'Hard-to-decarbonise' (HtD) houses are responsible for more than a quarter of all direct housing emissions – a significant obstacle to achieving net zero – but are rarely identified or targeted for improvement.

Now a new 'deep learning' model trained by researchers from Cambridge University's Department of Architecture promises to make it far easier, faster and cheaper to identify these high priority problem properties and develop strategies to improve their green credentials.

Availability of data

Houses can be 'hard to decarbonise' for various reasons including their age, structure, location, social-economic barriers and availability of data.

Policymakers have tended to focus mostly on generic buildings or specific hard-to-decarbonise technologies but the study, published in the journal Sustainable Cities and Society, could help to change this. 

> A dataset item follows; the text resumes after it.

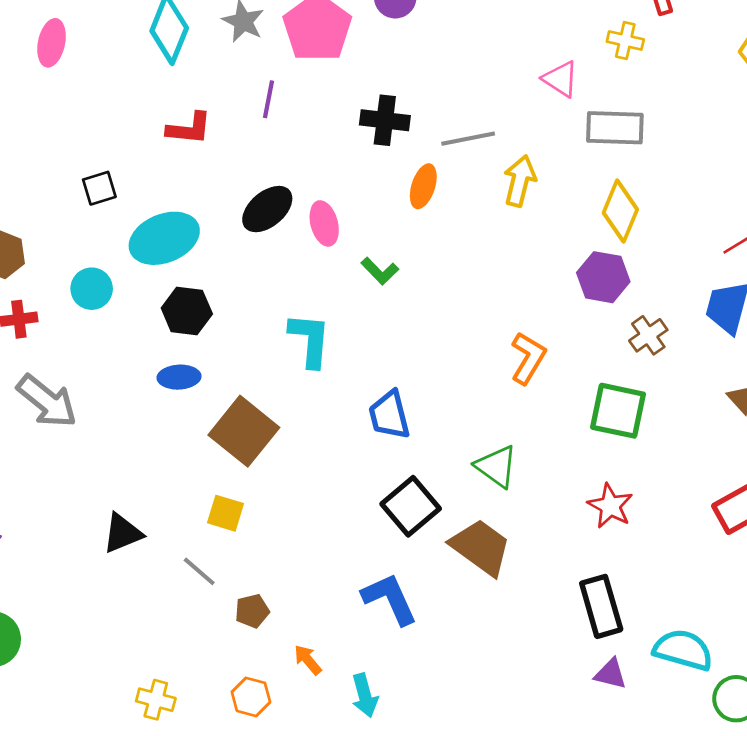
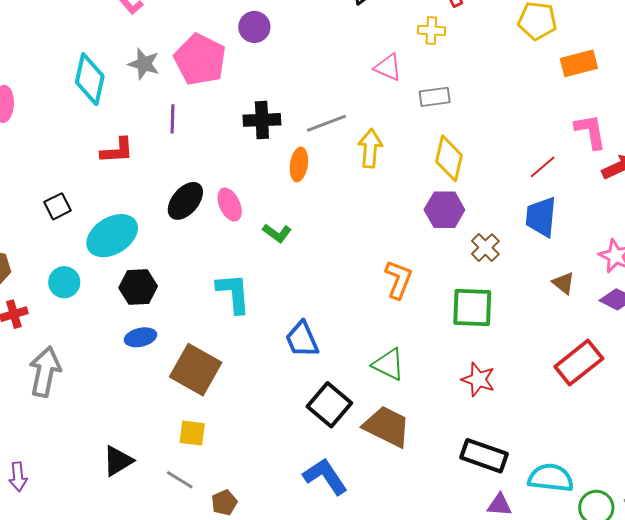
gray rectangle: (615, 128) -> (435, 97), size x0.7
gray arrow: (47, 401) -> (45, 372), turned -108
black rectangle: (601, 606) -> (484, 456), turned -45

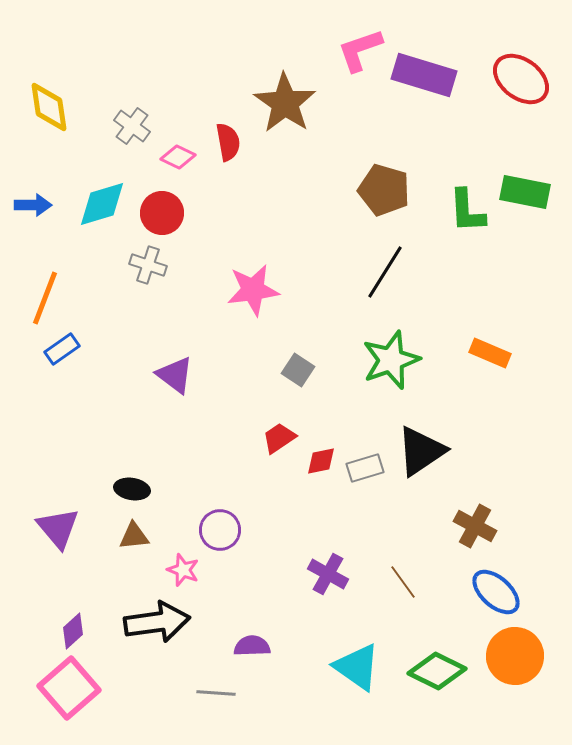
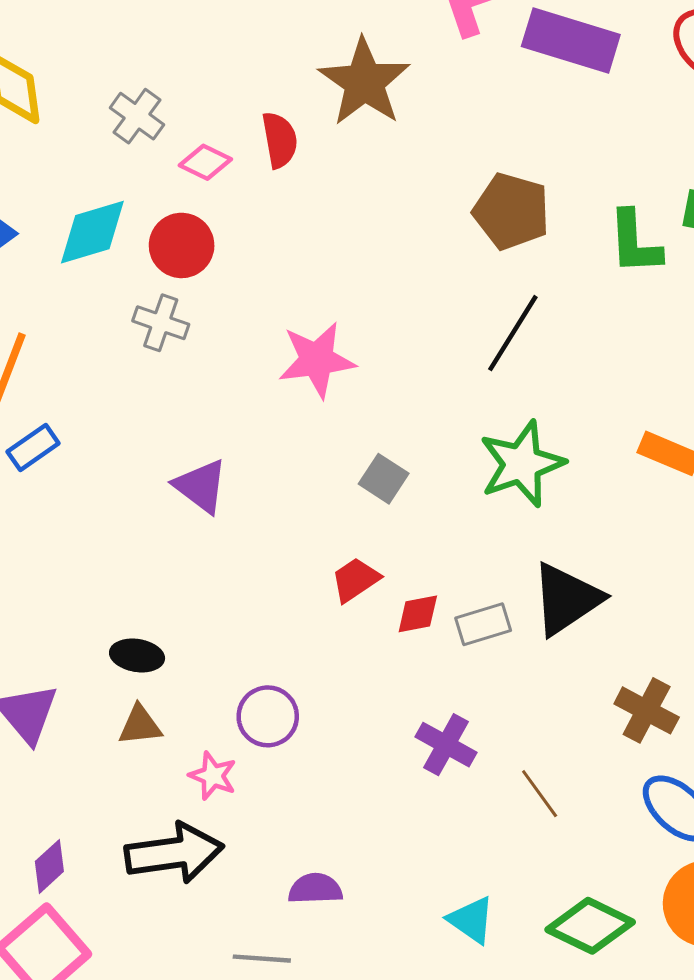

Street view images of houses in Cambridge, UK, identifying building features. Red represents region contributing most to the 'Hard-to-decarbonise' identification. Blue represents low contribution. Image: Ronita Bardhan.

Maoran Sun, an urban researcher and data scientist, and his PhD supervisor Dr Ronita Bardhan, who leads Cambridge's Sustainable Design Group, show that their AI model can classify HtD houses with 90% precision and expect this to rise as they add more data, work which is already under way.

Dr Bardhan says: "This is the first time that AI has been trained to identify hard-to-decarbonise buildings using open source data to achieve this.

"Policymakers need to know how many houses they have to decarbonise, but they often lack the resources to perform detail audits on every house. Our model can direct them to high priority houses, saving them precious time and resources."

The model also helps authorities to understand the geographical distribution of HtD houses, enabling them to efficiently target and deploy interventions efficiently.

Land surface temperature

The researchers trained their AI model using data for their home city of Cambridge, in the UK. They fed in data from Energy Performance Certificates (EPCs) as well as data from street view images, aerial view images, land surface temperature and building stock. In total, their model identified 700 HtD houses and 635 non-HtD houses. All of the data used was open source.

Maoran Sun says: "We trained our model using the limited EPC data which was available. Now the model can predict for the city's other houses without the need for any EPC data."

Dr Bardhan adds: "This data is available freely and our model can even be used in countries where datasets are very patchy. The framework enables users to feed in multisource datasets for identification of HtD houses."

Sun and Dr Bardhan are now working on an even more advanced framework which will bring additional data layers relating to factors including energy use, poverty levels and thermal images of building facades. They expect this to increase the model's accuracy but also to provide even more detailed information.

The model is already capable of identifying specific parts of buildings, such as roofs and windows, which are losing most heat, and whether a building is old or modern. But the researchers are confident they can significantly increase detail and accuracy.

They are already training AI models based on other UK cities using thermal images of buildings, and are collaborating with a space products-based organisation to benefit from higher resolution thermal images from new satellites.

Dr Bardhan has been part of the NSIP-UK Space Agency programme, where she collaborated with the Department of Astronomy and Cambridge Zero on using high-resolution thermal infrared space telescopes for globally monitoring the energy efficiency of buildings.

Sun says: "Our models will increasingly help residents and authorities to target retrofitting interventions to particular building features like walls, windows and other elements."

Dr Bardhan explains that, until now, decarbonisation policy decisions have been based on evidence derived from limited datasets, but is optimistic about AI's power to change this.

"We can now deal with far larger datasets. Moving forward with climate change, we need adaptation strategies based on evidence of the kind provided by our model. Even very simple street view photographs can offer a wealth of information without putting anyone at risk."

Much easier to build consensus

The researchers argue that by making data more visible and accessible to the public, it will become much easier to build consensus around efforts to achieve net zero.

"Empowering people with their own data makes it much easier for them to negotiate for support," says Dr Bardhan. "There is a lot of talk about the need for specialised skills to achieve decarbonisation but these are simple data sets and we can make this model very user friendly and accessible for the authorities and individual residents."

Cambridge is an atypical city but informative site on which to base the initial model. Dr Bardhan notes that Cambridge is relatively affluent, meaning that there is a greater willingness and financial ability to decarbonise houses.

"Cambridge isn't 'hard to reach' for decarbonisation in that sense," says Dr Bardhan. "But the city's housing stock is quite old and building bylaws prevent retrofitting and the use of modern materials in some of the more historically important properties. So it faces interesting challenges."